Hurd gave extremely tight guidance for the first quarter of fiscal 2008, ending in January, saying that revenues would be between $27.4 billion and $27.5 billion and 75 cents per share in earnings; for the full year, Hurd said HP expected sales of $111.5 billion, with earnings per share ranging between $3.12 and $3.17. HP exited the quarter with $11.3 billion in cash and equivalents, and earlier this month, its board of directors authorized $8 billion in stock repurchases; HP has $2.7 billion remaining in a prior repurchase authorization.

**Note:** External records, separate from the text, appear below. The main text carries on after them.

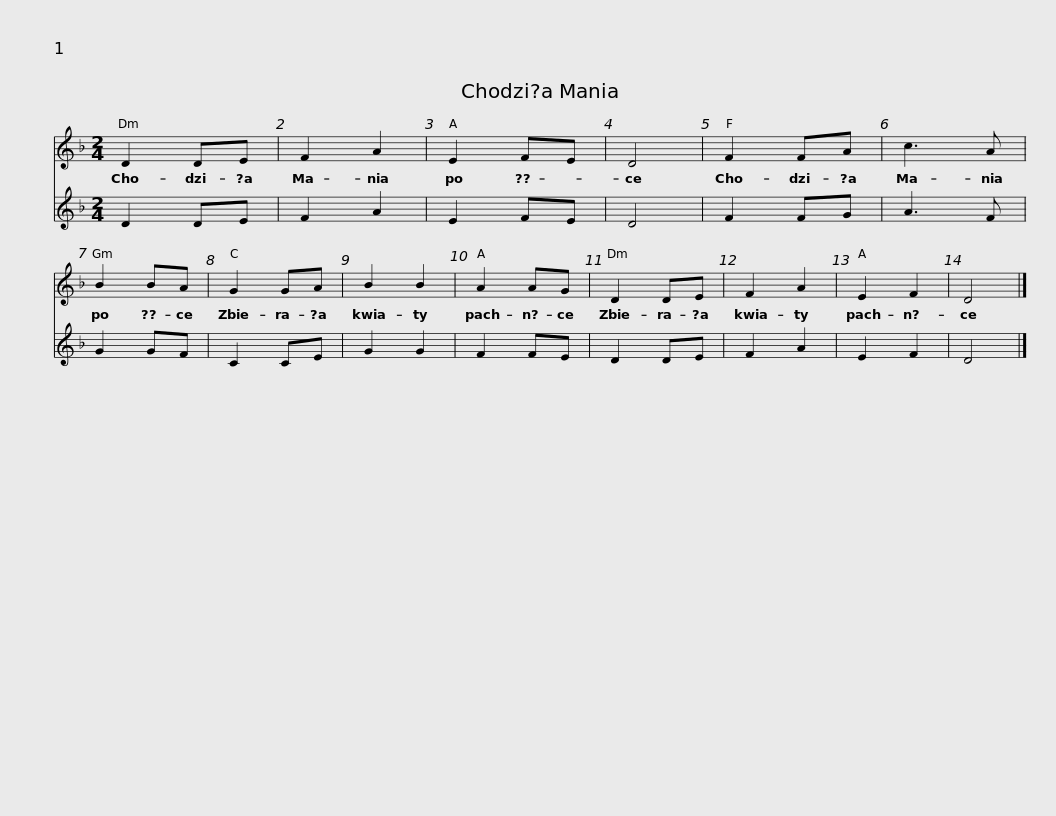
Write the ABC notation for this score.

X:1
%%score 1 2
L:1/8
M:2/4
I:linebreak $
K:Dmin
V:1 treble
V:2 treble
V:1
 D2 DE | F2 A2 | E2 FE | D4 | F2 FA | %5
 c3 A | B2 BA | G2 GA | B2 B2 | A2 AG |$ %10
 D2 DE | F2 A2 | E2 F2 | D4 |] %14
V:2
 D2 DE | F2 A2 | E2 FE | D4 | F2 FG | %5
 A3 F | G2 GF | C2 CE | G2 G2 | F2 FE |$ %10
 D2 DE | F2 A2 | E2 F2 | D4 |] %14
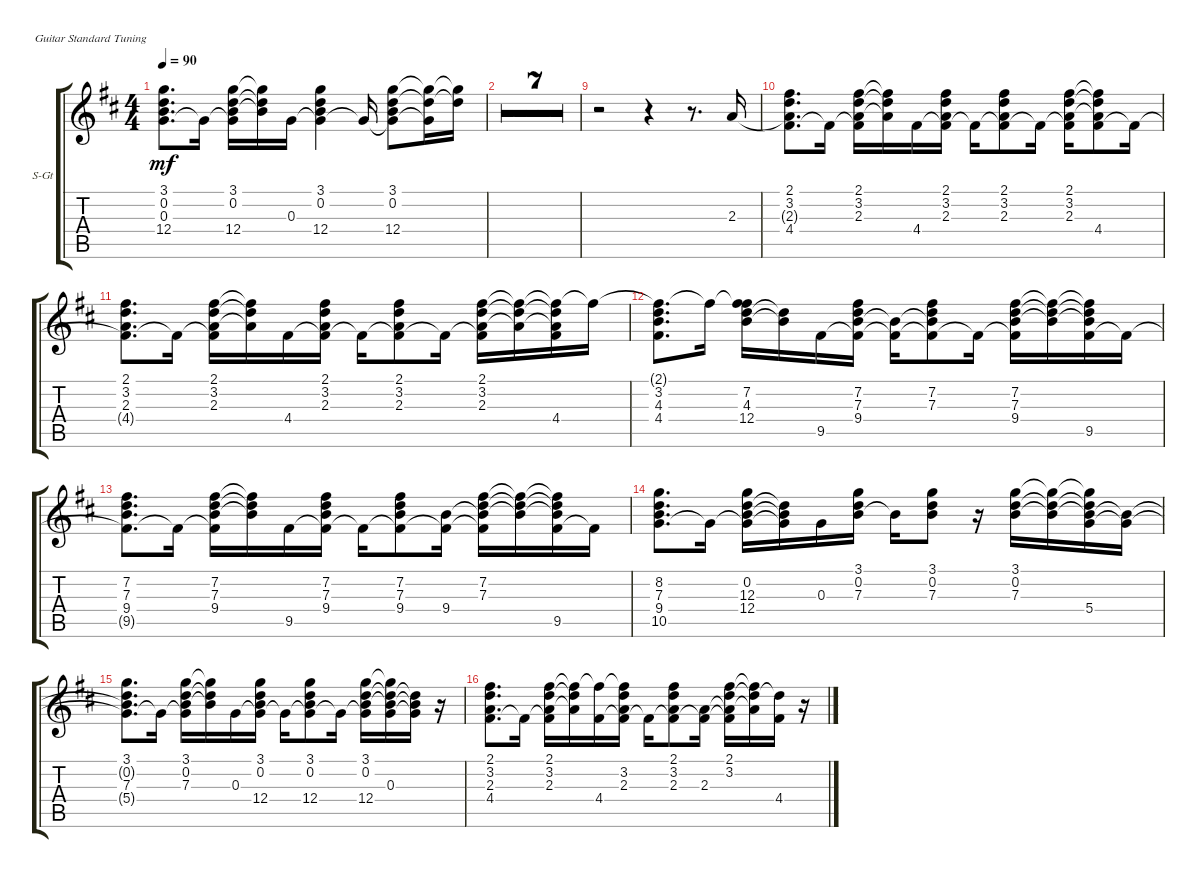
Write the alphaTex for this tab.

\defaultSystemsLayout 4
\bracketExtendMode groupsimilarinstruments
\firstSystemTrackNameOrientation horizontal
\otherSystemsTrackNameOrientation horizontal
\track ("Steel Guitar" "S-Gt") {multiBarRest instrument acousticguitarsteel}
\staff {score tabs}
\tuning (E4 B3 G3 D3 A2 E2)
\ts (4 4)
\tempo 90
\clef g2
\scale
0.333333
\ks d
(12.4 0.3{t} 0.2 3.1).8{d dy mf} 0.3{t}.16 (12.4 0.3{t} 0.2 3.1).16 (12.4{t} 0.2{t} 3.1{t}).16 0.3.16 (12.4 0.3{t} 0.2 3.1).4 0.3{t}.16 (12.4 0.3{t} 0.2 3.1).8 (12.4{t} 0.3{t} 3.1{t}).16 (12.4{t} 3.1{t}).16 |
\scale
0.333333 r.1 |
\scale
0.333333 r.1 |
\scale
0.333333 r.1 |
\scale
0.333333 r.1 |
\scale
0.333333 r.1 |
\scale
0.333333 r.1 |
\scale
0.333333 r.1 |
\scale
0.333333 r.2 r.4 r.8{d} 2.3.16 |
\scale
0.333333 (4.4 2.3{t} 3.2 2.1).8{d} 4.4{t}.16 (4.4{t} 2.3 3.2 2.1).16 (2.3{t} 3.2{t} 2.1{t}).16 4.4.16 (4.4{t} 2.3 3.2 2.1).16 4.4{t}.16 (4.4{t} 2.3 3.2 2.1).8 4.4{t}.16 (4.4{t} 2.3 3.2 2.1).16 (4.4 2.3{t} 3.2{t} 2.1{t}).8 4.4{t}.16 |
\scale
0.333333 (4.4{t} 2.3 3.2 2.1).8{d} 4.4{t}.16 (4.4{t} 2.3 3.2 2.1).16 (2.3{t} 3.2{t} 2.1{t}).16 4.4.16 (4.4{t} 2.3 3.2 2.1).16 4.4{t}.16 (4.4{t} 2.3 3.2 2.1).8 4.4{t}.16 (4.4{t} 2.3 3.2 2.1).16 (2.3{t} 3.2{t} 2.1{t}).16 (4.4 2.3{t} 3.2{t} 2.1{t}).16 2.1{t}.16 |
\scale
0.333333 (4.4 4.3 3.2 2.1{t}).8{d} 2.1{t}.16 (12.4 4.3 7.2 2.1{t}).16 (12.4{t} 4.3{t}).16 9.5.16 (9.5{t} 9.4 7.3 7.2).16 (9.5{t} 9.4{t}).16 (9.5{t} 9.4{t} 7.3 7.2).8 9.5{t}.16 (9.5{t} 9.4 7.3 7.2).16 (9.4{t} 7.3{t} 7.2{t}).16 (9.5 9.4{t} 7.3{t} 7.2{t}).16 9.5{t}.16 |
\scale
0.333333 (9.5{t} 9.4 7.3 7.2).8{d} 9.5{t}.16 (9.5{t} 9.4 7.3 7.2).16 (9.4{t} 7.3{t} 7.2{t}).16 9.5.16 (9.5{t} 9.4 7.3 7.2).16 9.5{t}.16 (9.5{t} 9.4 7.3 7.2).8 (9.5{t} 9.4).16 (9.5{t} 9.4{t} 7.3 7.2).16 (9.4{t} 7.3{t} 7.2{t}).16 (9.5 9.4{t} 7.3{t} 7.2{t}).16 9.5{t}.16 |
\scale
0.333333 (10.5 9.4 7.3 8.2).8{d} 10.5{t}.16 (10.5{t} 12.4 12.3 0.2).16 (10.5{t} 12.4{t} 0.2{t}).16 0.3.16 (7.3 0.2 3.1).16 0.2{t}.16 (7.3 0.2 3.1).8 r.16 (7.3 0.2 3.1).16 (7.3{t} 0.2{t} 3.1{t}).16 (5.4 7.3{t} 0.2{t} 3.1{t}).16 (5.4{t} 0.2{t}).16 |
\scale
0.333333 (5.4{t} 7.3 0.2{t} 3.1).8{d} 5.4{t}.16 (5.4{t} 7.3 0.2 3.1).16 (7.3{t} 0.2{t} 3.1{t}).16 0.3.16 (12.4 0.3{t} 0.2 3.1).16 0.3{t}.16 (12.4 0.3{t} 0.2 3.1).8 0.3{t}.16 (12.4 0.3{t} 0.2 3.1).16 (12.4{t} 0.3 0.2{t} 3.1{t}).16 (12.4{t} 0.3{t} 0.2{t}).16 r.16 |
\scale
0.333333 (4.4 2.3 3.2 2.1).8{d} 4.4{t}.16 (4.4{t} 2.3 3.2 2.1).16 (2.3{t} 3.2{t} 2.1{t}).16 (4.4 2.1{t}).16 (4.4{t} 2.3 3.2 2.1{t}).16 4.4{t}.16 (4.4{t} 2.3 3.2 2.1).8 (4.4{t} 2.3).16 (4.4{t} 2.3{t} 3.2 2.1).16 (2.3{t} 3.2{t} 2.1{t}).16 (4.4 3.2{t}).16 r.16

As in the past, Hurd would not be drawn out on how macroeconomic pressures might be affecting HP. "We like our positions in the markets that we are in," he said. "We'll let the economy work its way through and hopefully it will be better than what the downsayers are saying." He also said that HP saw a fairly steady IT spending environment, that pricing was no more aggressive than usual, and that HP saw no change in spending in the financial services sectors--admitting that HP does not have as big a slice of the banking, insurance, and other financial institutions that many of its competitors have.
And, as he took his mike off at the end of the call with Wall Street, Hurd was heard to say one more thing: "That was pretty good."